Task to complete:
When you restate the data, keep every word as it is and drop the images.

═════ Working data ═════

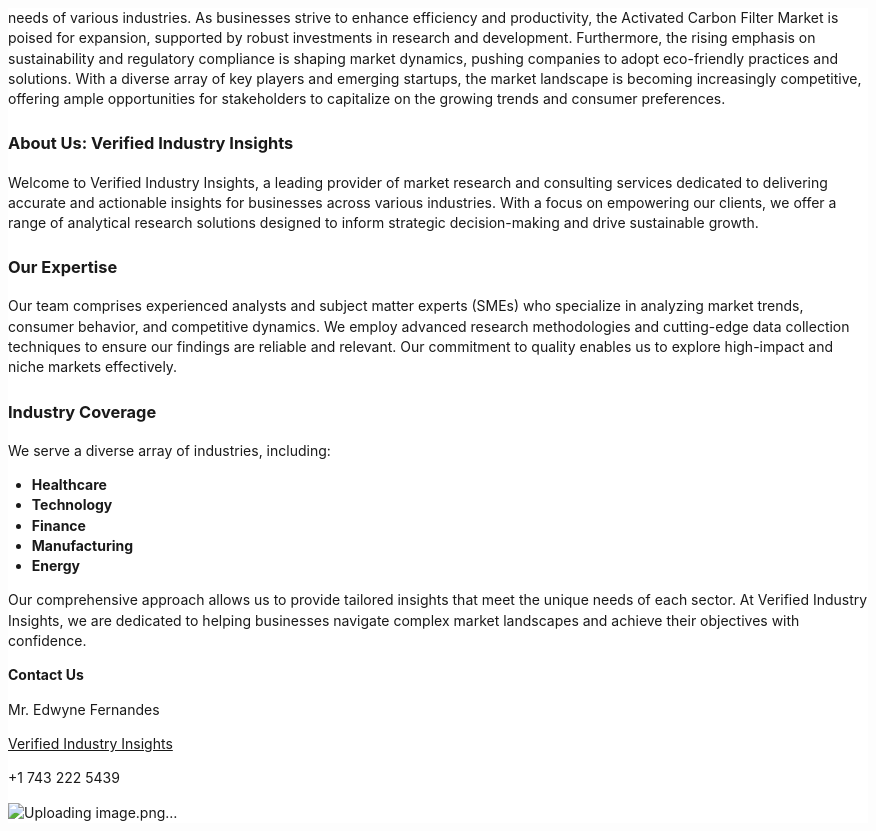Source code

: needs of various industries. As businesses strive to enhance efficiency and productivity, the Activated Carbon Filter Market is poised for expansion, supported by robust investments in research and development. Furthermore, the rising emphasis on sustainability and regulatory compliance is shaping market dynamics, pushing companies to adopt eco-friendly practices and solutions. With a diverse array of key players and emerging startups, the market landscape is becoming increasingly competitive, offering ample opportunities for stakeholders to capitalize on the growing trends and consumer preferences.</p><h3>About Us: Verified Industry Insights</h3><p>Welcome to Verified Industry Insights, a leading provider of market research and consulting services dedicated to delivering accurate and actionable insights for businesses across various industries. With a focus on empowering our clients, we offer a range of analytical research solutions designed to inform strategic decision-making and drive sustainable growth.</p><h3>Our Expertise</h3><p>Our team comprises experienced analysts and subject matter experts (SMEs) who specialize in analyzing market trends, consumer behavior, and competitive dynamics. We employ advanced research methodologies and cutting-edge data collection techniques to ensure our findings are reliable and relevant. Our commitment to quality enables us to explore high-impact and niche markets effectively.</p><h3>Industry Coverage</h3><p>We serve a diverse array of industries, including:</p><ul><li><strong>Healthcare</strong></li><li><strong>Technology</strong></li><li><strong>Finance</strong></li><li><strong>Manufacturing</strong></li><li><strong>Energy</strong></li></ul><p>Our comprehensive approach allows us to provide tailored insights that meet the unique needs of each sector. At Verified Industry Insights, we are dedicated to helping businesses navigate complex market landscapes and achieve their objectives with confidence.</p><p><strong>Contact Us</strong></p><p>Mr. Edwyne Fernandes</p><p><a href="https://www.verifiedindustryinsights.com/">Verified Industry Insights</a></p><p>+1 743 222 5439</p>
![Uploading image.png…]()
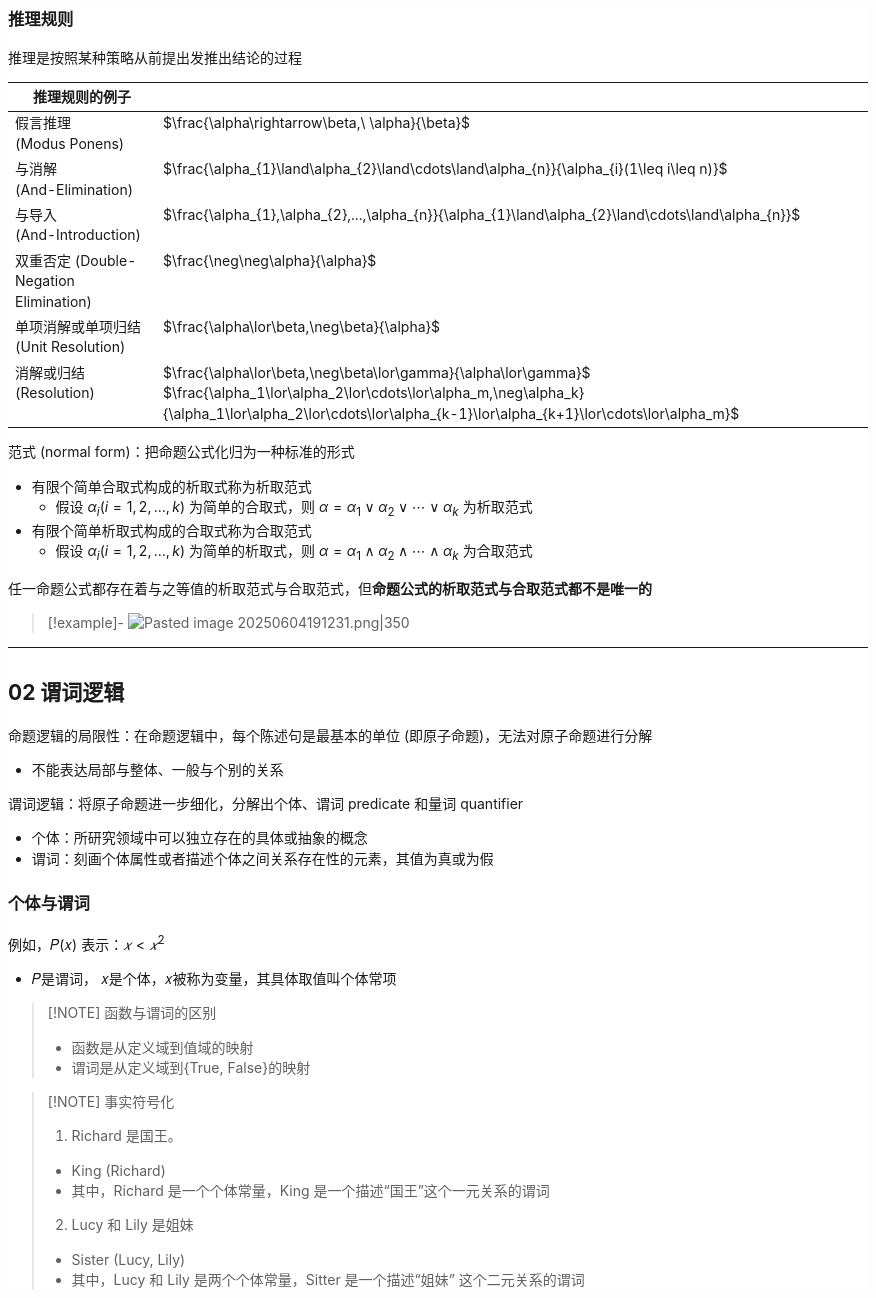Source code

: ### 推理规则

推理是按照某种策略从前提出发推出结论的过程

| 推理规则的例子                            |                                                                                                                                                                                                                       |
| ---------------------------------- | --------------------------------------------------------------------------------------------------------------------------------------------------------------------------------------------------------------------- |
| 假言推理<br>(Modus Ponens)             | $\frac{\alpha\rightarrow\beta,\ \alpha}{\beta}$                                                                                                                                                                       |
| 与消解<br>(And-Elimination)           | $\frac{\alpha_{1}\land\alpha_{2}\land\cdots\land\alpha_{n}}{\alpha_{i}(1\leq i\leq n)}$                                                                                                                               |
| 与导入<br>(And-Introduction)          | $\frac{\alpha_{1},\alpha_{2},...,\alpha_{n}}{\alpha_{1}\land\alpha_{2}\land\cdots\land\alpha_{n}}$                                                                                                                    |
| 双重否定 (Double-Negation Elimination) | $\frac{\neg\neg\alpha}{\alpha}$                                                                                                                                                                                       |
| 单项消解或单项归结 (Unit Resolution)        | $\frac{\alpha\lor\beta,\neg\beta}{\alpha}$                                                                                                                                                                            |
| 消解或归结 (Resolution)                 | $\frac{\alpha\lor\beta,\neg\beta\lor\gamma}{\alpha\lor\gamma}$ $\frac{\alpha_1\lor\alpha_2\lor\cdots\lor\alpha_m,\neg\alpha_k}{\alpha_1\lor\alpha_2\lor\cdots\lor\alpha_{k-1}\lor\alpha_{k+1}\lor\cdots\lor\alpha_m}$ |

范式 (normal form)：把命题公式化归为一种标准的形式
- 有限个简单合取式构成的析取式称为析取范式
	- 假设 $\alpha_{i}(i=1,2,\ldots,k)$ 为简单的合取式，则 $\alpha=\alpha_{1}\vee\alpha_{2}\vee\cdots\vee\alpha_{k}$ 为析取范式
- 有限个简单析取式构成的合取式称为合取范式
	- 假设 $\alpha_{i}(i=1,2,\ldots,k)$ 为简单的析取式，则 $\alpha=\alpha_{1}\wedge\alpha_{2}\wedge\cdots\wedge\alpha_{k}$ 为合取范式

任一命题公式都存在着与之等值的析取范式与合取范式，但**命题公式的析取范式与合取范式都不是唯一的**

> [!example]-
> ![Pasted image 20250604191231.png|350](/img/user/CS3022F%20%E4%BA%BA%E5%B7%A5%E6%99%BA%E8%83%BD%20AI/public/Pasted%20image%2020250604191231.png)


---
## 02 谓词逻辑

命题逻辑的局限性：在命题逻辑中，每个陈述句是最基本的单位 (即原子命题)，无法对原子命题进行分解
- 不能表达局部与整体、一般与个别的关系

谓词逻辑：将原子命题进一步细化，分解出个体、谓词 predicate 和量词 quantifier
- 个体：所研究领域中可以独立存在的具体或抽象的概念
- 谓词：刻画个体属性或者描述个体之间关系存在性的元素，其值为真或为假

### 个体与谓词

例如，𝑃(𝑥) 表示：$𝑥<𝑥^2$ 
- 𝑃是谓词， 𝑥是个体，𝑥被称为变量，其具体取值叫个体常项

> [!NOTE] 函数与谓词的区别
> - 函数是从定义域到值域的映射
> - 谓词是从定义域到{True, False}的映射

> [!NOTE] 事实符号化
> 1. Richard 是国王。 
> 	- King (Richard)
> 	- 其中，Richard 是一个个体常量，King 是一个描述“国王”这个一元关系的谓词
> 2. Lucy 和 Lily 是姐妹
> 	- Sister (Lucy, Lily)
> 	- 其中，Lucy 和 Lily 是两个个体常量，Sitter 是一个描述“姐妹” 这个二元关系的谓词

═════

Response to this exercise:
Source code

: needs of various industries. As businesses strive to enhance efficiency and productivity, the Activated Carbon Filter Market is poised for expansion, supported by robust investments in research and development. Furthermore, the rising emphasis on sustainability and regulatory compliance is shaping market dynamics, pushing companies to adopt eco-friendly practices and solutions. With a diverse array of key players and emerging startups, the market landscape is becoming increasingly competitive, offering ample opportunities for stakeholders to capitalize on the growing trends and consumer preferences.</p><h3>About Us: Verified Industry Insights</h3><p>Welcome to Verified Industry Insights, a leading provider of market research and consulting services dedicated to delivering accurate and actionable insights for businesses across various industries. With a focus on empowering our clients, we offer a range of analytical research solutions designed to inform strategic decision-making and drive sustainable growth.</p><h3>Our Expertise</h3><p>Our team comprises experienced analysts and subject matter experts (SMEs) who specialize in analyzing market trends, consumer behavior, and competitive dynamics. We employ advanced research methodologies and cutting-edge data collection techniques to ensure our findings are reliable and relevant. Our commitment to quality enables us to explore high-impact and niche markets effectively.</p><h3>Industry Coverage</h3><p>We serve a diverse array of industries, including:</p><ul><li><strong>Healthcare</strong></li><li><strong>Technology</strong></li><li><strong>Finance</strong></li><li><strong>Manufacturing</strong></li><li><strong>Energy</strong></li></ul><p>Our comprehensive approach allows us to provide tailored insights that meet the unique needs of each sector. At Verified Industry Insights, we are dedicated to helping businesses navigate complex market landscapes and achieve their objectives with confidence.</p><p><strong>Contact Us</strong></p><p>Mr. Edwyne Fernandes</p><p><a href="https://www.verifiedindustryinsights.com/">Verified Industry Insights</a></p><p>+1 743 222 5439</p>
![Uploading image.png…]()
Source code

: ### 推理规则

推理是按照某种策略从前提出发推出结论的过程

| 推理规则的例子                            |                                                                                                                                                                                                                       |
| ---------------------------------- | --------------------------------------------------------------------------------------------------------------------------------------------------------------------------------------------------------------------- |
| 假言推理<br>(Modus Ponens)             | $\frac{\alpha\rightarrow\beta,\ \alpha}{\beta}$                                                                                                                                                                       |
| 与消解<br>(And-Elimination)           | $\frac{\alpha_{1}\land\alpha_{2}\land\cdots\land\alpha_{n}}{\alpha_{i}(1\leq i\leq n)}$                                                                                                                               |
| 与导入<br>(And-Introduction)          | $\frac{\alpha_{1},\alpha_{2},...,\alpha_{n}}{\alpha_{1}\land\alpha_{2}\land\cdots\land\alpha_{n}}$                                                                                                                    |
| 双重否定 (Double-Negation Elimination) | $\frac{\neg\neg\alpha}{\alpha}$                                                                                                                                                                                       |
| 单项消解或单项归结 (Unit Resolution)        | $\frac{\alpha\lor\beta,\neg\beta}{\alpha}$                                                                                                                                                                            |
| 消解或归结 (Resolution)                 | $\frac{\alpha\lor\beta,\neg\beta\lor\gamma}{\alpha\lor\gamma}$ $\frac{\alpha_1\lor\alpha_2\lor\cdots\lor\alpha_m,\neg\alpha_k}{\alpha_1\lor\alpha_2\lor\cdots\lor\alpha_{k-1}\lor\alpha_{k+1}\lor\cdots\lor\alpha_m}$ |

范式 (normal form)：把命题公式化归为一种标准的形式
- 有限个简单合取式构成的析取式称为析取范式
	- 假设 $\alpha_{i}(i=1,2,\ldots,k)$ 为简单的合取式，则 $\alpha=\alpha_{1}\vee\alpha_{2}\vee\cdots\vee\alpha_{k}$ 为析取范式
- 有限个简单析取式构成的合取式称为合取范式
	- 假设 $\alpha_{i}(i=1,2,\ldots,k)$ 为简单的析取式，则 $\alpha=\alpha_{1}\wedge\alpha_{2}\wedge\cdots\wedge\alpha_{k}$ 为合取范式

任一命题公式都存在着与之等值的析取范式与合取范式，但**命题公式的析取范式与合取范式都不是唯一的**

> [!example]-
> ![Pasted image 20250604191231.png|350](/img/user/CS3022F%20%E4%BA%BA%E5%B7%A5%E6%99%BA%E8%83%BD%20AI/public/Pasted%20image%2020250604191231.png)


---
## 02 谓词逻辑

命题逻辑的局限性：在命题逻辑中，每个陈述句是最基本的单位 (即原子命题)，无法对原子命题进行分解
- 不能表达局部与整体、一般与个别的关系

谓词逻辑：将原子命题进一步细化，分解出个体、谓词 predicate 和量词 quantifier
- 个体：所研究领域中可以独立存在的具体或抽象的概念
- 谓词：刻画个体属性或者描述个体之间关系存在性的元素，其值为真或为假

### 个体与谓词

例如，𝑃(𝑥) 表示：$𝑥<𝑥^2$ 
- 𝑃是谓词， 𝑥是个体，𝑥被称为变量，其具体取值叫个体常项

> [!NOTE] 函数与谓词的区别
> - 函数是从定义域到值域的映射
> - 谓词是从定义域到{True, False}的映射

> [!NOTE] 事实符号化
> 1. Richard 是国王。 
> 	- King (Richard)
> 	- 其中，Richard 是一个个体常量，King 是一个描述“国王”这个一元关系的谓词
> 2. Lucy 和 Lily 是姐妹
> 	- Sister (Lucy, Lily)
> 	- 其中，Lucy 和 Lily 是两个个体常量，Sitter 是一个描述“姐妹” 这个二元关系的谓词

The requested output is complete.